Task description —
Go through the entries below and tally the lines holding "worn"; please reply with the number only.

Given data —
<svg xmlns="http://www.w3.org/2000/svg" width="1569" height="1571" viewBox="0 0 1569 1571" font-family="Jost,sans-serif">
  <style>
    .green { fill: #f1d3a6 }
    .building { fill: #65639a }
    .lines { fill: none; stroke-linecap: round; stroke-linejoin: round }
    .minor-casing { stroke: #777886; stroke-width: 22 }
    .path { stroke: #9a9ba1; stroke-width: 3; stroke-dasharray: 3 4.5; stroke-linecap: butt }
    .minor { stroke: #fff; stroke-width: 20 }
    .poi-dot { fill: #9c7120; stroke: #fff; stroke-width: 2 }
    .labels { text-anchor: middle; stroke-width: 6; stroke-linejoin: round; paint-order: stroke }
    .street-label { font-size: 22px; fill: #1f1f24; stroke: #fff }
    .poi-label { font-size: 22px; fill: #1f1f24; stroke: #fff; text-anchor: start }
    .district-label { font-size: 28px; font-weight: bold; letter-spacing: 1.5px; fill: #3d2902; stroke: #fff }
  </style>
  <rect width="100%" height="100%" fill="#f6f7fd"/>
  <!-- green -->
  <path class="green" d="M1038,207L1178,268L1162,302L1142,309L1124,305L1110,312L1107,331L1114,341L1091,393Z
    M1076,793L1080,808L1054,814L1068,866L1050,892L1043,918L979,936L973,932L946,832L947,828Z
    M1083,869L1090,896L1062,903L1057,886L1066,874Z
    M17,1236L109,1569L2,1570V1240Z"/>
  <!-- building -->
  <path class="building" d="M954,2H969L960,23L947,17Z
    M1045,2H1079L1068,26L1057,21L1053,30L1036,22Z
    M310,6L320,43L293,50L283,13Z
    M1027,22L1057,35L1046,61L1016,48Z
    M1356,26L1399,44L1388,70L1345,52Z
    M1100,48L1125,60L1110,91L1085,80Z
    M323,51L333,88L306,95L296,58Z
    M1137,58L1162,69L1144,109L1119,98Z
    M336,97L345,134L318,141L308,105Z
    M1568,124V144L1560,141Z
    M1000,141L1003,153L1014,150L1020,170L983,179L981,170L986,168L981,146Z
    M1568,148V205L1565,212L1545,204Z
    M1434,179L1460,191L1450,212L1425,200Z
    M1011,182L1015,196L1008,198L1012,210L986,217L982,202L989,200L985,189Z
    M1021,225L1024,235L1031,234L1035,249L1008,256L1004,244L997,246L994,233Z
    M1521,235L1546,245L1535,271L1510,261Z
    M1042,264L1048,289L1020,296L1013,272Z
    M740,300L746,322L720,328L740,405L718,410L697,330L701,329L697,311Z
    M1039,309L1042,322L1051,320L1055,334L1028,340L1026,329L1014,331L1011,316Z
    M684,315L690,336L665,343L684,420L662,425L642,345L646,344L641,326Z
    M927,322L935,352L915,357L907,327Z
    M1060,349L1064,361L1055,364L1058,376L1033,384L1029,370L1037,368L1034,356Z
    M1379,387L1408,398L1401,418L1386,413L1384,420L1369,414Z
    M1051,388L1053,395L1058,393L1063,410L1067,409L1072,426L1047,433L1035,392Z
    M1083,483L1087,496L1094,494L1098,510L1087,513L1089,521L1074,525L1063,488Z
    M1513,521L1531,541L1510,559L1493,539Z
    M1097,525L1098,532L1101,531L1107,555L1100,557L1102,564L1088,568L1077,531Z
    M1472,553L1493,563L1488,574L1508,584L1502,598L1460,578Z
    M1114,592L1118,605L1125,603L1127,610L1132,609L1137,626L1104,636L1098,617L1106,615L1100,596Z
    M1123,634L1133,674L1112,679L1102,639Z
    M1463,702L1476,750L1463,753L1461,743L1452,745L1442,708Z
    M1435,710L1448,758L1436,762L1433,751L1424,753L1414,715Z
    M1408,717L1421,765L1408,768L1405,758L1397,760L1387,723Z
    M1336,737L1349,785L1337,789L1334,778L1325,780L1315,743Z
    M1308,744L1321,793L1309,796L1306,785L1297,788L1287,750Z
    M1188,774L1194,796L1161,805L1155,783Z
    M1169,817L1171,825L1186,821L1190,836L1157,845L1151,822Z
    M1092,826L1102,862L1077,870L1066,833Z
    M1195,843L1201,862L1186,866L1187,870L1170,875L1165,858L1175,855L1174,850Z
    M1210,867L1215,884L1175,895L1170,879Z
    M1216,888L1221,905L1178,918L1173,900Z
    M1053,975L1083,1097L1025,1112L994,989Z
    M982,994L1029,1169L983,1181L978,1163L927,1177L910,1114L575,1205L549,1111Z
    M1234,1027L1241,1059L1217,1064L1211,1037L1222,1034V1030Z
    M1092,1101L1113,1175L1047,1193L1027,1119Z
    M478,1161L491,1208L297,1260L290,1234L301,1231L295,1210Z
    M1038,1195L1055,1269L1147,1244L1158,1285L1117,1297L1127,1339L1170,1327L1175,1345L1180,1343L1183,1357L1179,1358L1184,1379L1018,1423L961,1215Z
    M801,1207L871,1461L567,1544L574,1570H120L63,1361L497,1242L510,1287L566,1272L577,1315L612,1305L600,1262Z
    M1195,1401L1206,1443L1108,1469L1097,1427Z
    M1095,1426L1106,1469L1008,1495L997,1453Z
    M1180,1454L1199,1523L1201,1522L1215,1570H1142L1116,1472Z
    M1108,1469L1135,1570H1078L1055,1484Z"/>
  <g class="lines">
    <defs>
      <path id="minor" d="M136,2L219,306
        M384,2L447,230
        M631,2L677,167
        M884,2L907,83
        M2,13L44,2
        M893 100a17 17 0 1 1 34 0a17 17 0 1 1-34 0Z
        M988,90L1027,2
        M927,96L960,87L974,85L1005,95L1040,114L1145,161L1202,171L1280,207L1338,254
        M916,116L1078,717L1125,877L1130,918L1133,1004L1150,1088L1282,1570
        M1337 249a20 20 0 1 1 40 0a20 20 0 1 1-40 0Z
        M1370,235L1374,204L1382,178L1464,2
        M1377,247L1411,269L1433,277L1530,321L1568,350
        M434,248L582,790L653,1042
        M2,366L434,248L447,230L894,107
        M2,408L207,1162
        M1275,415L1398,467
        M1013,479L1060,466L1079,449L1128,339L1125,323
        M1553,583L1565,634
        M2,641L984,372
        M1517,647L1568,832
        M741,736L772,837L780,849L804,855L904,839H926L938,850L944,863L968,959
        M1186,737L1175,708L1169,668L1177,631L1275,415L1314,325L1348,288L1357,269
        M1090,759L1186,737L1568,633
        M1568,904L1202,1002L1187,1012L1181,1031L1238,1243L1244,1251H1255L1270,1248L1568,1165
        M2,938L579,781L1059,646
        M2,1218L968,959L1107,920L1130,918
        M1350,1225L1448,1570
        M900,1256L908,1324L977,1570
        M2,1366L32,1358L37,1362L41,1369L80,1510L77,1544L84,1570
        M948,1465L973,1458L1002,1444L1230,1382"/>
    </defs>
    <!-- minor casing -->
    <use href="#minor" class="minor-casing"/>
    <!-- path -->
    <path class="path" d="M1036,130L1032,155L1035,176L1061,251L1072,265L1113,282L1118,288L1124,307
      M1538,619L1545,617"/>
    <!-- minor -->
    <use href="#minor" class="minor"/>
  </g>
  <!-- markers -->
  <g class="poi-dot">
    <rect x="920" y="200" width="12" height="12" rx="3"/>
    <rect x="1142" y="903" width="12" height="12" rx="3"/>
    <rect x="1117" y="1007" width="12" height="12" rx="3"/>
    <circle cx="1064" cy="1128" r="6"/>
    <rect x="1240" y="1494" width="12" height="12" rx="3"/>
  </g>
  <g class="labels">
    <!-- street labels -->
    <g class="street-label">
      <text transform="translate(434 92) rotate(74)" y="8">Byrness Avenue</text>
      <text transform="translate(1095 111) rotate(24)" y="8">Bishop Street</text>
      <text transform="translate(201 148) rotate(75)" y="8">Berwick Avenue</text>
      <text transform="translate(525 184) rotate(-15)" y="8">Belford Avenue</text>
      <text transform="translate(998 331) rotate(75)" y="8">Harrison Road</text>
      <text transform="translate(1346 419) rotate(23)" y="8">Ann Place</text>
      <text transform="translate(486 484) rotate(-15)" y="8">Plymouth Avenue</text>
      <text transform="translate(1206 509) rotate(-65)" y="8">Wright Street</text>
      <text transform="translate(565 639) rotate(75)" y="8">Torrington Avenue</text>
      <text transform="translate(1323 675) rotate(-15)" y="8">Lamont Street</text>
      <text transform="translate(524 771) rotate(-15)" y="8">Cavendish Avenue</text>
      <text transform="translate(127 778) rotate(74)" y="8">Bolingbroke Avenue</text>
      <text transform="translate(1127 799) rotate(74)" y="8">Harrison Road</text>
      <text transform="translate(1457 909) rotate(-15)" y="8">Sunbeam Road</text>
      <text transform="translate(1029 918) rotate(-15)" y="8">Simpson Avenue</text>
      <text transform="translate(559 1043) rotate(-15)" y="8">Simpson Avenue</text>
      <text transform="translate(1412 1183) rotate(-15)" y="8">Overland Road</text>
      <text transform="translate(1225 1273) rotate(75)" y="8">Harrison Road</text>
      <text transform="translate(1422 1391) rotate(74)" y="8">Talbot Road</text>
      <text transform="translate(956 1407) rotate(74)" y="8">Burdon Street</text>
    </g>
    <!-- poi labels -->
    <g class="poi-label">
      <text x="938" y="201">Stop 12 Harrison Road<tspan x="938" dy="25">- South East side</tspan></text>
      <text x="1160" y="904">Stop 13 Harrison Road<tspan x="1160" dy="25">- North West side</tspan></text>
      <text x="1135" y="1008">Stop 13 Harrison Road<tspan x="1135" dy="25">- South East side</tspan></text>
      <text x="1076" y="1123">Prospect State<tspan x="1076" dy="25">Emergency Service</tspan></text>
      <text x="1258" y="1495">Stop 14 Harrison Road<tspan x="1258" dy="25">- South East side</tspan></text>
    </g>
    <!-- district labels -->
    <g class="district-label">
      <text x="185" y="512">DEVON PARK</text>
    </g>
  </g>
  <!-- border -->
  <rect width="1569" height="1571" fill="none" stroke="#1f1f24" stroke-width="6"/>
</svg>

==

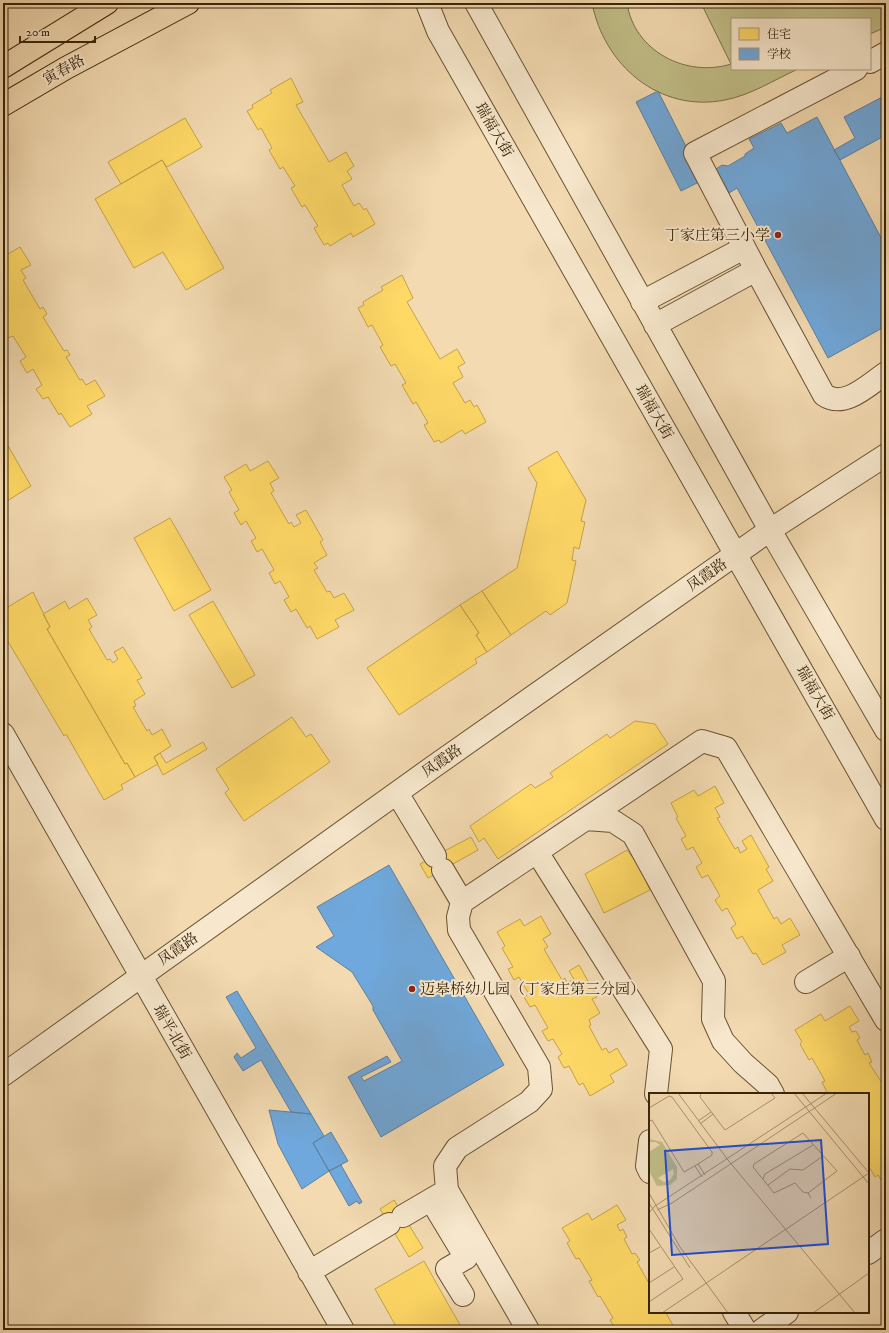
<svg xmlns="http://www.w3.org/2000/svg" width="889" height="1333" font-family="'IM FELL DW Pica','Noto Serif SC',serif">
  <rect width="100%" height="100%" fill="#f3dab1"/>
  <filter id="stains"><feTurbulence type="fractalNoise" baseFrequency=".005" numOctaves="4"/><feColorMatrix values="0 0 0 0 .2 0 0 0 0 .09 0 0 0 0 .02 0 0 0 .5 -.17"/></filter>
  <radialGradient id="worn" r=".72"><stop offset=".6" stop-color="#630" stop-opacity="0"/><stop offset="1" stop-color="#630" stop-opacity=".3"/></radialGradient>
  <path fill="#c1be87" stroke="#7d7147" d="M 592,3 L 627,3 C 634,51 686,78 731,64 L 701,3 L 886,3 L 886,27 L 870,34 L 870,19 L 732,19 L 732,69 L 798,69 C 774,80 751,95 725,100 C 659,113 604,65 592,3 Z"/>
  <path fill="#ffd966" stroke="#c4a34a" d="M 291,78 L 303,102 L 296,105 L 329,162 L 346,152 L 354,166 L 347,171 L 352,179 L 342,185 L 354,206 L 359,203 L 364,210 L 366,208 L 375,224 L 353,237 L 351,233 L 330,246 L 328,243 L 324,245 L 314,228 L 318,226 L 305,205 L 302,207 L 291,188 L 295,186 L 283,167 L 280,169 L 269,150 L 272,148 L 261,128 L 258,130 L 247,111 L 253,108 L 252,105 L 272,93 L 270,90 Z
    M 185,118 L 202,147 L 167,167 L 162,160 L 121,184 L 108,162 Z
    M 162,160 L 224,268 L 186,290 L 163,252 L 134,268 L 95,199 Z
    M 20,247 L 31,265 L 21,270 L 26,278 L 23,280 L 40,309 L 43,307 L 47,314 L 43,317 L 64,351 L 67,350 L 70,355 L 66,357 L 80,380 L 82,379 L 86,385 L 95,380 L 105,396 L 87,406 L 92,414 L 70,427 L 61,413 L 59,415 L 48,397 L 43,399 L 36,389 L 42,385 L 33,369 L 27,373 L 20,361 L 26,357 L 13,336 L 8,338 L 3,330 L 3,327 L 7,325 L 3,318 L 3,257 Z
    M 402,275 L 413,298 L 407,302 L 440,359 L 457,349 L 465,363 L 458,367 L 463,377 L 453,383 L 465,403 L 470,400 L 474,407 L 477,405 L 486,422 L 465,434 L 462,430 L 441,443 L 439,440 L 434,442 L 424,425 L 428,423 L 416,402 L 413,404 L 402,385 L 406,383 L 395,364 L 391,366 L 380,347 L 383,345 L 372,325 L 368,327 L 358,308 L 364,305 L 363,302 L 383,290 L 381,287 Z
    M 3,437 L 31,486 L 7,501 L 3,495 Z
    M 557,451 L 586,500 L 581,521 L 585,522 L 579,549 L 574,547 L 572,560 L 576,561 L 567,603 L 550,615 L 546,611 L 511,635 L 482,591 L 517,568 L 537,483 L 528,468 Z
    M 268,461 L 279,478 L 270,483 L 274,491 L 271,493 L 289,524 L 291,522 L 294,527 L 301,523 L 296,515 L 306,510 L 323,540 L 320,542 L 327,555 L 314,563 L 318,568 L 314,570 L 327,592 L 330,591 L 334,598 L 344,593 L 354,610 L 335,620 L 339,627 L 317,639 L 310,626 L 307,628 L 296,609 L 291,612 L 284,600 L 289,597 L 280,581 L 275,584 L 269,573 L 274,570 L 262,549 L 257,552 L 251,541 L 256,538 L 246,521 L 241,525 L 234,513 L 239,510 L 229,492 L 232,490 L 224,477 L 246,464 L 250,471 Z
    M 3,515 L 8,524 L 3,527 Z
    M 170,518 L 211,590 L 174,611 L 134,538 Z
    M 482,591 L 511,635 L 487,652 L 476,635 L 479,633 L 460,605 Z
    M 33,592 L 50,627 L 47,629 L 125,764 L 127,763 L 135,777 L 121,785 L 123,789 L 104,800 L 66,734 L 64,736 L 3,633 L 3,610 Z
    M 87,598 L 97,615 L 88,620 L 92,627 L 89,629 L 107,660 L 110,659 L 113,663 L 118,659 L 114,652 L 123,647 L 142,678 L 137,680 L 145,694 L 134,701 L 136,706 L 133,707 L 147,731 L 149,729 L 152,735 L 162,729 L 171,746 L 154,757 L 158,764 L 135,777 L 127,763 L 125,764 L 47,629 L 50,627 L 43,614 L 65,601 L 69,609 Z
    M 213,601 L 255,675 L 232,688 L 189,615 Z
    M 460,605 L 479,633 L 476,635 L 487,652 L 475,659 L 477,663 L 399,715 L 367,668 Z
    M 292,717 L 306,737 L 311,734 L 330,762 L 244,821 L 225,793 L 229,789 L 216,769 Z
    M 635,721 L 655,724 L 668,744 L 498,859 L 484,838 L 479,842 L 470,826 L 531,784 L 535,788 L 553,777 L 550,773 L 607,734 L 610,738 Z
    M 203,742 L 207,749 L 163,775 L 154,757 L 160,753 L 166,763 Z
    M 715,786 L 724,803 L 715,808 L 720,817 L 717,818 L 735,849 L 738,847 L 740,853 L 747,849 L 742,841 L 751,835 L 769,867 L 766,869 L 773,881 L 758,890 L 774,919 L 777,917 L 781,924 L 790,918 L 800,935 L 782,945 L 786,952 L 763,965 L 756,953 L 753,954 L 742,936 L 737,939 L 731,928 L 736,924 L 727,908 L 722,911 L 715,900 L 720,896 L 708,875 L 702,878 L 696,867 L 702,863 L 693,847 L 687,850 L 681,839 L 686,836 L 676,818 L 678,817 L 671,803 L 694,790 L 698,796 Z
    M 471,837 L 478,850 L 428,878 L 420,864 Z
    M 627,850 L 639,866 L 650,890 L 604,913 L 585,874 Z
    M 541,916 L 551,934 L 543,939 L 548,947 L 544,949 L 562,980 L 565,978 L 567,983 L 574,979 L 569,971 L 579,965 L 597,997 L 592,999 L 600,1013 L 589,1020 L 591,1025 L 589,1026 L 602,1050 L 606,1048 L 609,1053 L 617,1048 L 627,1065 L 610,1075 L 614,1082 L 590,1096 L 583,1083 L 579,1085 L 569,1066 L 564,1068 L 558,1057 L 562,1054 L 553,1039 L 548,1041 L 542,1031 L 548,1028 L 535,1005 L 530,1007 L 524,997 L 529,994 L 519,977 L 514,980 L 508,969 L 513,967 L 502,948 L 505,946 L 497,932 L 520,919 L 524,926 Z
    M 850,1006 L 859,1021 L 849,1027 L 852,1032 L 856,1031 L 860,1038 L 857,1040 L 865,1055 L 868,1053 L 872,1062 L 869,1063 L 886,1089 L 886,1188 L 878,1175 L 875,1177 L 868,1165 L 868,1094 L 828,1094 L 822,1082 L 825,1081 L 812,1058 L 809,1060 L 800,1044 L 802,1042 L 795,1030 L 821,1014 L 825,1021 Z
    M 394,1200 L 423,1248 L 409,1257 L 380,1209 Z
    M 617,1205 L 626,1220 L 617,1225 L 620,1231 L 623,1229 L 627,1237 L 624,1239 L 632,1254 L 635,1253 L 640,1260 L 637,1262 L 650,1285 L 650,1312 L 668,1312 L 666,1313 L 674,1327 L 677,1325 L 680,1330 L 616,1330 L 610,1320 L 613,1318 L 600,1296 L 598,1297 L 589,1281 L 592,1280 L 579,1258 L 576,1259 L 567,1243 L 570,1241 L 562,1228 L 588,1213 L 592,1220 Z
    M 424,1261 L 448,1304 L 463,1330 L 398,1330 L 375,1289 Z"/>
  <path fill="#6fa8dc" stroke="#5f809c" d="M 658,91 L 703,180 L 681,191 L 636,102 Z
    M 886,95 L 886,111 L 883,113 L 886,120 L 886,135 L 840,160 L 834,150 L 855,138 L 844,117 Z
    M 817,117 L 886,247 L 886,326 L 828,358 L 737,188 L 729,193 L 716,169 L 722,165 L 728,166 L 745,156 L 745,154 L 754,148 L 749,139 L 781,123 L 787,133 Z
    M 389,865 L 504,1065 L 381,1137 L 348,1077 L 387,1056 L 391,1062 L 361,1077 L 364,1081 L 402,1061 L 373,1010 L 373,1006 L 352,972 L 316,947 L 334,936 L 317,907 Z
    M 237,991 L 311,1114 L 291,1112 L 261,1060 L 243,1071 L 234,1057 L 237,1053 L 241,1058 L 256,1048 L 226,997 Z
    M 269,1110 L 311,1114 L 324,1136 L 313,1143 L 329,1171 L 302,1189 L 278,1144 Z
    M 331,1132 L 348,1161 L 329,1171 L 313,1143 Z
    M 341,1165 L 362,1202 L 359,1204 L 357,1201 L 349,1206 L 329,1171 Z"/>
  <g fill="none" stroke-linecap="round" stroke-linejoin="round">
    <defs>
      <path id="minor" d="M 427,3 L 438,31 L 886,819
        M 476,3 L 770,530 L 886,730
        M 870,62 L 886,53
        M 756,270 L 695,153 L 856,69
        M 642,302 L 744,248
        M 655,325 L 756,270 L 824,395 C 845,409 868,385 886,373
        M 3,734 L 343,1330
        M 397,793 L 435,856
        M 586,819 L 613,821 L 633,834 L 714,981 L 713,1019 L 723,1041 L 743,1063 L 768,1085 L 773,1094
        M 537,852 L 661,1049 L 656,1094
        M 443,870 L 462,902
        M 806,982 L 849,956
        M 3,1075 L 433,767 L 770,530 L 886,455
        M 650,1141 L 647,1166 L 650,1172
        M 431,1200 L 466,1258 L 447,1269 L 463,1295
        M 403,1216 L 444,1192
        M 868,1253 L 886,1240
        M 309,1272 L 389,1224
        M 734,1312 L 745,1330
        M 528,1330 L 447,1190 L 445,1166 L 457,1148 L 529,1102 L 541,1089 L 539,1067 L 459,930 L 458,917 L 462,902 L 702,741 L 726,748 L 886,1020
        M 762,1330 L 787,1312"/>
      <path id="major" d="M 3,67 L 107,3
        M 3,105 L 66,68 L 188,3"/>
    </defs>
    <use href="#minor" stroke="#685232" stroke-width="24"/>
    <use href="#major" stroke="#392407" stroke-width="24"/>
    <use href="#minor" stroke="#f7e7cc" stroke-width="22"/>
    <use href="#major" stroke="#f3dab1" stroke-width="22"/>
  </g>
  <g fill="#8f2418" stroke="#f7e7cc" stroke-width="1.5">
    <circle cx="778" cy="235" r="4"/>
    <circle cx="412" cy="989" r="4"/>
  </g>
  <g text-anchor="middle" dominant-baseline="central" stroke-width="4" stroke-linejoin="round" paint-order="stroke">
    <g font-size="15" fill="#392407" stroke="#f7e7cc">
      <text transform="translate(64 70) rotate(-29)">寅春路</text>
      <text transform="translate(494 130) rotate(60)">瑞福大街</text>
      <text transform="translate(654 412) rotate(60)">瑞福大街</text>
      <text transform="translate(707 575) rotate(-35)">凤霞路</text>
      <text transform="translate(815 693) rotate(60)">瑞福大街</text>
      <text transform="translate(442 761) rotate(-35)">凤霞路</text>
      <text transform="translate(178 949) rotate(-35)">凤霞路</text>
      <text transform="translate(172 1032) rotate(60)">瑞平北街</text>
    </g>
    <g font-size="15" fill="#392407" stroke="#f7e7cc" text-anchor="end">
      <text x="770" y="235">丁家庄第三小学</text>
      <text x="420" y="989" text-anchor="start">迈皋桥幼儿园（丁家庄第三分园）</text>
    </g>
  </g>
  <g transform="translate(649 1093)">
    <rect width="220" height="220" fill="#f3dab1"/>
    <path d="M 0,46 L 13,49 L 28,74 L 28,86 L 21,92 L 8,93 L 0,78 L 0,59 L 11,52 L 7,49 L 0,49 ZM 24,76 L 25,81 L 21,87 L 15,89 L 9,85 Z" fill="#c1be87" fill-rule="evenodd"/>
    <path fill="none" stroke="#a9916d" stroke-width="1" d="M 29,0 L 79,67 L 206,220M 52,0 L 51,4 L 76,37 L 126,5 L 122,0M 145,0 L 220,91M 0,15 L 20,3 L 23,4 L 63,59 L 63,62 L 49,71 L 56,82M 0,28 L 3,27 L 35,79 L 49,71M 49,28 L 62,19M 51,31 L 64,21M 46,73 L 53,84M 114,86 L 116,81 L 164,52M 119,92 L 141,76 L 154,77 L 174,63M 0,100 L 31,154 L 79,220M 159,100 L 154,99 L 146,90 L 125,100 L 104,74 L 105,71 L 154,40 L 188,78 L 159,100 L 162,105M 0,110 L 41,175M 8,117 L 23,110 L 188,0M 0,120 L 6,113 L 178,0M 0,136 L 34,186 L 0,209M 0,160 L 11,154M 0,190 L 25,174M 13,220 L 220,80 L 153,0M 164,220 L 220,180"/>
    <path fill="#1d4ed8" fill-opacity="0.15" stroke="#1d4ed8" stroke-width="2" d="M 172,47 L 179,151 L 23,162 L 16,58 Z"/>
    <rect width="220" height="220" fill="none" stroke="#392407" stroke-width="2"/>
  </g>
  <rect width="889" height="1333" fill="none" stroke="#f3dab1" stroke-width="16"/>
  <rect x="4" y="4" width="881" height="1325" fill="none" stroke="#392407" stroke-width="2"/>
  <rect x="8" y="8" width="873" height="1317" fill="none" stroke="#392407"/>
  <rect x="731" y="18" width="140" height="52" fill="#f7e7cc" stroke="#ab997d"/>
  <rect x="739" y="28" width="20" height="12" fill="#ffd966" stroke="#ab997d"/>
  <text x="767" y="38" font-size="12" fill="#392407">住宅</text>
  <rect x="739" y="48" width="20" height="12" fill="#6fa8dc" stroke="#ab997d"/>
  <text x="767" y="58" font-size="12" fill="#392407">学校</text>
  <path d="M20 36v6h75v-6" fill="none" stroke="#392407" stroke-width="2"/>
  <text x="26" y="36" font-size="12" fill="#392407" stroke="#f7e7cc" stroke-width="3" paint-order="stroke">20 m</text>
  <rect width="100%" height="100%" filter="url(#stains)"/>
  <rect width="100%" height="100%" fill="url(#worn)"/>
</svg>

Task answer —
2